Inauguração do Busto do Professor Henrique de Barros,            
Presidente da Assembleia Constituinte
 
  
          


Minhas Senhoras e
Meus Senhores:

A partir de hoje fica mais rico o histórico átrio do Palácio de São Bento, que foi chão de igreja em tempos idos e é, desde os primórdios do constitucionalismo, a entrada nobre da casa-mãe da democracia portuguesa.

A arte de Mestre Lagoa Henriques fixou no gesso a figura veneranda do Presidente da Assembleia Constituinte. Honra-me muito desvelar este monumento nos primeiros dias da minha presidência parlamentar; mas o mérito vai todo para o meu digno predecessor, António de Almeida Santos, que tomou a iniciativa de promover tão justa homenagem e nela, a par de tantas outras coisas, concretizar o seu valioso desígnio inicial de prestigiar o Parlamento.

Fazia falta neste lugar um padrão da Assembleia Constituinte. As tarefas por ela desempenhadas deixaram na História de Portugal uma marca indelével, que vai certamente confirmar-se no decorrer das gerações. E quem melhor para evocar a Constituinte de 1975-76 e o seu fundamental labor do que o Presidente, que tanto a prestigiou, o Professor Henrique de Barros?

Não foi mera obra do acaso, ou simples fruto de equilíbrios políticos momentâneos, a escolha do Professor Henrique de Barros para Presidente da Assembleia Constituinte. De algum modo, ainda antes de ser eleito para tão honroso cargo, já tinha ganho direito a ele, mercê de uma longa vida de intervenção cívica e democrática, votada ao corajoso combate contra a Ditadura e as variadas formas de opressão pela mesma destiladas.

A sua dedicação profissional ao magistério universitário, a sua autoridade científica nos domínios da economia agrária, o seu envolvimento apaixonado na promoção do cooperativismo, como instrumento de reforma da sociedade, numa perspectiva humanista e solidária - tudo longe dos temas jurídico-políticos que iriam formar o cerne da actividade da Constituinte - não o credenciavam, aparentemente, para as responsabilidades presidenciais.

Porém, a prática demonstrou, desde os começos, não haver, entre os duzentos e cinquenta deputados constituintes, livremente eleitos pelo Povo Português, outro mais talhado para função tão complexa e melindrosa.

Retenho bem viva na memória a sua figura simpática, quase paternal perante a juventude de tantos de nós; o jeito firme e delicado, ao mesmo tempo, com que dirigia os trabalhos; o seu bom humor equânime perante os múltiplos incidentes, alguns deles mesmo dramáticos, que assinalaram o denodado combate para dotar Portugal com uma Constituição verdadeiramente democrática.

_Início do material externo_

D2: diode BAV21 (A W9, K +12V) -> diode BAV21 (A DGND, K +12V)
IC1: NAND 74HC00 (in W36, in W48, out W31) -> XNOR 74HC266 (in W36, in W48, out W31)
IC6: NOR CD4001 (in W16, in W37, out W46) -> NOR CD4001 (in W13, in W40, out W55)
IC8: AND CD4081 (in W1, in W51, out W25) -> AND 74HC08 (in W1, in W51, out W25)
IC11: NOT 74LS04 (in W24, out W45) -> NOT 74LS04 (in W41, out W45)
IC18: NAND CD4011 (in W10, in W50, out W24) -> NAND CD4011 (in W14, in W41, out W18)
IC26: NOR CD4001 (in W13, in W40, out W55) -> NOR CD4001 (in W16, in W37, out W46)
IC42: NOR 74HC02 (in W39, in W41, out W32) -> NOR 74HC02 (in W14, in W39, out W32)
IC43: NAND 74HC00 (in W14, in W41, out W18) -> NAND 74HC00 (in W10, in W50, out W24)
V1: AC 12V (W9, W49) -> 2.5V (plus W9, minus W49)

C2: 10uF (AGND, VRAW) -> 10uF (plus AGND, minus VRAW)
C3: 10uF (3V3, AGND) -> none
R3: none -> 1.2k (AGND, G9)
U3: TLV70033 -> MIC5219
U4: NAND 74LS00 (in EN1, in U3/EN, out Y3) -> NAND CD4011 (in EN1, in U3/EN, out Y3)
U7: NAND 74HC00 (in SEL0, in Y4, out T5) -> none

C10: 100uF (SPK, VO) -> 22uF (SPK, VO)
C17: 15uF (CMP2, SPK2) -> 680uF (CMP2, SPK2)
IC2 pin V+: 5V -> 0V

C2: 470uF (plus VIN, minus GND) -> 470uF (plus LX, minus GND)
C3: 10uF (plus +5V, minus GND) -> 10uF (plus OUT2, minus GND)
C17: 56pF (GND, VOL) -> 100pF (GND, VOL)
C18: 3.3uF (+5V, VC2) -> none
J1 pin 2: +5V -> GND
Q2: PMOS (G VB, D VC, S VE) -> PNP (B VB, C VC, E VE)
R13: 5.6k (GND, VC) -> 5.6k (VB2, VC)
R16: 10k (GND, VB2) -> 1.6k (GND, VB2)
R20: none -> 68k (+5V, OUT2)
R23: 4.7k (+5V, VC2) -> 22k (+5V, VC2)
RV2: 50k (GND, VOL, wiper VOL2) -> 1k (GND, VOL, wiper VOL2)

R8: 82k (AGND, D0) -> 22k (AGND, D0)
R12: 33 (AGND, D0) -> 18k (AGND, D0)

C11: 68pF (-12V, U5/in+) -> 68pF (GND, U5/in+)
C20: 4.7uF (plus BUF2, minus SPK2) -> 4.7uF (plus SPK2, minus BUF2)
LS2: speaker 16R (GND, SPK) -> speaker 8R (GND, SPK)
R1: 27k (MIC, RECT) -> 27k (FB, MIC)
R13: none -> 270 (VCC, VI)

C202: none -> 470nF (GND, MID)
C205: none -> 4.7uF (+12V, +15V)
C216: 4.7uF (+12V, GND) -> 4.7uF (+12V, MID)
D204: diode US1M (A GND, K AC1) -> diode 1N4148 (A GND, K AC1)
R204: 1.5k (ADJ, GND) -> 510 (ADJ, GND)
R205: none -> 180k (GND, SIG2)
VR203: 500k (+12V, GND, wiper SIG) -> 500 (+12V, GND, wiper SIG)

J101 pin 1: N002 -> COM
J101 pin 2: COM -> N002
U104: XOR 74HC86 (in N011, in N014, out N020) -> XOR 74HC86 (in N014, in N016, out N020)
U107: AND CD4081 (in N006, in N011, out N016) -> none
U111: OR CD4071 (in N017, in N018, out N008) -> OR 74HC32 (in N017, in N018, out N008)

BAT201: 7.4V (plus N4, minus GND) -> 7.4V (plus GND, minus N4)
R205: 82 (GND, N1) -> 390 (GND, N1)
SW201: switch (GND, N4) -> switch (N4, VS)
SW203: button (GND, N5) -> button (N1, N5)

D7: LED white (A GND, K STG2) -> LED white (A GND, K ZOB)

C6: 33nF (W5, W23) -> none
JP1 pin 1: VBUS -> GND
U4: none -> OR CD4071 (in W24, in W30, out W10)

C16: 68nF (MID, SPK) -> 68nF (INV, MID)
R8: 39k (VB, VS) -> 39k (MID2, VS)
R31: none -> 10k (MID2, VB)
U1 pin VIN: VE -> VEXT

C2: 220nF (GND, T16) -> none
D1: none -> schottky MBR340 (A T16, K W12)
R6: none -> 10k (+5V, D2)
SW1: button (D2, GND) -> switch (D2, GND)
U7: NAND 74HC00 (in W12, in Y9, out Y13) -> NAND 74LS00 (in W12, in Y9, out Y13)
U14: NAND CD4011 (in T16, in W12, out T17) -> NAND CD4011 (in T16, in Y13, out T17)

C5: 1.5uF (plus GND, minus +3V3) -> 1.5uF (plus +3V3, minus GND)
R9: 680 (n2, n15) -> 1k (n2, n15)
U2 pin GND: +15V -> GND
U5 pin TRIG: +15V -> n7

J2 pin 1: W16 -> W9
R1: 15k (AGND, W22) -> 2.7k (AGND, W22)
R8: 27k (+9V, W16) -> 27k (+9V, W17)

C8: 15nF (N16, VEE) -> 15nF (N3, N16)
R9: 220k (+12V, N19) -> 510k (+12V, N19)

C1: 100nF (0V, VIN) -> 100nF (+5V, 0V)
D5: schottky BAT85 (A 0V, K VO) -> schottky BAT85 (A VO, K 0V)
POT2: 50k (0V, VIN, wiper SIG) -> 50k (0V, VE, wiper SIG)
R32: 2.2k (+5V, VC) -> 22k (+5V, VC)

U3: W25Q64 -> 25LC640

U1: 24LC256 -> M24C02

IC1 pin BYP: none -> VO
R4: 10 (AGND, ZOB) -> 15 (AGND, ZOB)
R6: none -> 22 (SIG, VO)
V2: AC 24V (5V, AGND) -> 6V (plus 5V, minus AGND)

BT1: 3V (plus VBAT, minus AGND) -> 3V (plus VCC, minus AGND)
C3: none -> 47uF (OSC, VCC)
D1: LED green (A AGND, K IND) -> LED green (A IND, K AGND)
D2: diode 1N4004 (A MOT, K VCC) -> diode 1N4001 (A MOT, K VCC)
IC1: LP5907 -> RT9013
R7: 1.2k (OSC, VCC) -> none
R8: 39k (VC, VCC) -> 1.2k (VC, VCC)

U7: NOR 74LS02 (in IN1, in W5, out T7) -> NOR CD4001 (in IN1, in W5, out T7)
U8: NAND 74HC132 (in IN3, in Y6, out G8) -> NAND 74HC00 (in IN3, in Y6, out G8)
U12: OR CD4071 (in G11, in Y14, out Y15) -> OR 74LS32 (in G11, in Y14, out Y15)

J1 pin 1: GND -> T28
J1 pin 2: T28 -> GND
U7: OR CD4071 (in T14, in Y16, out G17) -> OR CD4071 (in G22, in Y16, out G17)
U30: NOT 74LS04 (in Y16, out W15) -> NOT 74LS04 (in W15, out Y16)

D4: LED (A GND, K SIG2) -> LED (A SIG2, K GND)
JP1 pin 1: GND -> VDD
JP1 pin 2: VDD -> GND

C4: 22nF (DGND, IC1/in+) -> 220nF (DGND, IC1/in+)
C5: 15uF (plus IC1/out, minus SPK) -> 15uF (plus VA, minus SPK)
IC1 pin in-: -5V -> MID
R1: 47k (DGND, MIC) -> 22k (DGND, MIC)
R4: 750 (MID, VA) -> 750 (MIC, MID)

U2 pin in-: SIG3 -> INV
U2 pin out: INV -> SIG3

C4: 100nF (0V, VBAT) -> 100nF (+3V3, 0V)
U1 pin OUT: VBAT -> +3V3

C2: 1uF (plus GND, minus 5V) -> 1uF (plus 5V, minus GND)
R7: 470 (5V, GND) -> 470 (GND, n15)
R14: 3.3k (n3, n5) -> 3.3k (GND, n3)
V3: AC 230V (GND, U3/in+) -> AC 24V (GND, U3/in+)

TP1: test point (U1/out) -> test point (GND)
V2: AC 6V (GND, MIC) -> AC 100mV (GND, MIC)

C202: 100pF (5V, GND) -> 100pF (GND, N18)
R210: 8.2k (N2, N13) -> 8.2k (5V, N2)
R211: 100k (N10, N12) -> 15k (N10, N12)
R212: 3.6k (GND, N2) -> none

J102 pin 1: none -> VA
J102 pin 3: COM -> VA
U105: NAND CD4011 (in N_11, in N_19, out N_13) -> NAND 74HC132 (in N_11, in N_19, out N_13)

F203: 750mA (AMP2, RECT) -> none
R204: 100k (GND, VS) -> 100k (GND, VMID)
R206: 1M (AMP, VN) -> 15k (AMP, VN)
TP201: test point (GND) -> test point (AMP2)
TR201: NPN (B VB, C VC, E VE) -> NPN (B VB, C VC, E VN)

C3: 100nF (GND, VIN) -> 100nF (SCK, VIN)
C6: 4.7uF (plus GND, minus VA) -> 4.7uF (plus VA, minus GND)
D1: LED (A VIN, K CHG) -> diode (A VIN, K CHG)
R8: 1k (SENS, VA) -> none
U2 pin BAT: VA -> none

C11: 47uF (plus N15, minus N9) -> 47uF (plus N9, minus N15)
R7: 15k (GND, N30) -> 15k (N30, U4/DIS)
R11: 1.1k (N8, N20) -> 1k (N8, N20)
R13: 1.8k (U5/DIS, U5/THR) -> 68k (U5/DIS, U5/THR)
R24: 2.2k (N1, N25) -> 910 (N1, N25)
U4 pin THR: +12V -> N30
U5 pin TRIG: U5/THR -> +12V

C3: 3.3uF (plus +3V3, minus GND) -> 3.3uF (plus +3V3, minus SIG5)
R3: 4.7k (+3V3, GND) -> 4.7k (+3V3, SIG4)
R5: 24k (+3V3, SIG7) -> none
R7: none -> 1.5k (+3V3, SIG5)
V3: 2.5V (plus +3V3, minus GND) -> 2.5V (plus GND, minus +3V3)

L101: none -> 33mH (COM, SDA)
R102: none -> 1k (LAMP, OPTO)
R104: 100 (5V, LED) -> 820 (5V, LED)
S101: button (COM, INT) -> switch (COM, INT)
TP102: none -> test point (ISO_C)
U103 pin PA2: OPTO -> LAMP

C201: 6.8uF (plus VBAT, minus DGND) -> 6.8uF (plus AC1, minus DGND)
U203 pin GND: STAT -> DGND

Na primeira linha deste combate decisivo esteve sempre, naturalmente, o Presidente Henrique de Barros. Nunca, decerto, sozinho - que idêntico compromisso pela democracia era generalizadamente partilhado pelas deputadas e pelos deputados constituintes. Mas a responsabilidade de quem preside é a maior de todas! E se porventura fraqueja o presidente, o grupo todo treme e o objectivo comum até pode fracassar. Já o escreveu Camões, em verso lapidar: "o fraco rei faz fraca a forte gente!"

Que boa sorte tivemos, na Assembleia Constituinte, com a feliz presidência de Henrique de Barros! A sua inteligência apontou-nos o caminho seguro; o seu vigoroso carácter levou-nos a triunfar de todos os obstáculos e dificuldades.

Se hoje aqui nos reunimos, fruindo os privilégios da liberdade e da democracia, negados a inúmeros dos nossos semelhantes, em certa parte o devemos à liderança do Presidente Henrique de Barros.

Por isso merece e deve estar aqui a sua imagem, no posto e em atitude de guardião da Assembleia da República - e por ela da Constituição e da democracia, que a Revolução do 25 de Abril brindou aos portugueses e às portuguesas.

Mais perene ainda do que a estátua de bronze é o lugar saudoso que Henrique de Barros, detém, como um dos patriarcas do nosso regime democrático, no coração de quantos com ele trabalharam, na Assembleia Constituinte, em serviço de Portugal; perene também será o lugar que lhe cabe na memória colectiva da Pátria, da qual não foi, é, sem dúvida - porque os grandes morrem, mas não passam! - um dos cidadãos mais ilustres.